START Source material

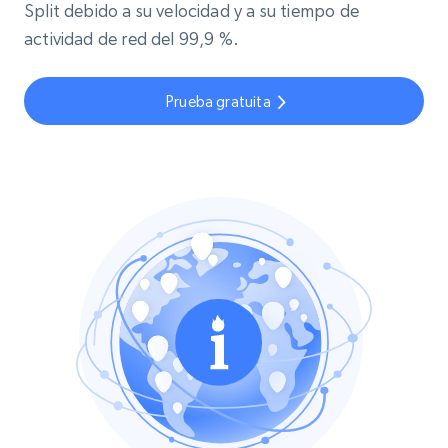
Split debido a su velocidad y a su tiempo de
actividad de red del 99,9 %.
Prueba gratuita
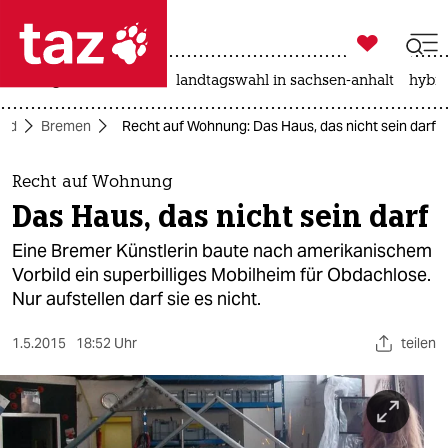

taz zahl ich
niedrigwasser
rente
landtagswahl in sachsen-anhalt
hybri

taz zahl ich
ord
Bremen
Recht auf Wohnung: Das Haus, das nicht sein darf
taz zahl ich
themen
Recht auf Wohnung
Das Haus, das nicht sein darf
politik
Eine Bremer Künstlerin baute nach amerikanischem
öko
Vorbild ein superbilliges Mobilheim für Obdachlose.
Nur aufstellen darf sie es nicht.
gesellschaft
1.5.2015
18:52 Uhr
teilen
kultur
sport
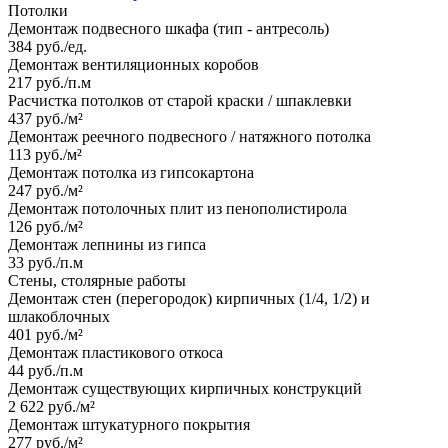
Потолки
Демонтаж подвесного шкафа (тип - антресоль)
384 руб./ед.
Демонтаж вентиляционных коробов
217 руб./п.м
Расчистка потолков от старой краски / шпаклевки
437 руб./м²
Демонтаж реечного подвесного / натяжного потолка
113 руб./м²
Демонтаж потолка из гипсокартона
247 руб./м²
Демонтаж потолочных плит из пенополистирола
126 руб./м²
Демонтаж лепнины из гипса
33 руб./п.м
Стены, столярные работы
Демонтаж стен (перегородок) кирпичных (1/4, 1/2) и
шлакоблочных
401 руб./м²
Демонтаж пластикового откоса
44 руб./п.м
Демонтаж существующих кирпичных конструкций
2 622 руб./м²
Демонтаж штукатурного покрытия
277 руб./м²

END Source material

Across the whole listing, show each line where the word "Демонтаж" occurs.

Демонтаж подвесного шкафа (тип - антресоль)
Демонтаж вентиляционных коробов
Демонтаж реечного подвесного / натяжного потолка
Демонтаж потолка из гипсокартона
Демонтаж потолочных плит из пенополистирола
Демонтаж лепнины из гипса
Демонтаж стен (перегородок) кирпичных (1/4, 1/2) и
Демонтаж пластикового откоса
Демонтаж существующих кирпичных конструкций
Демонтаж штукатурного покрытия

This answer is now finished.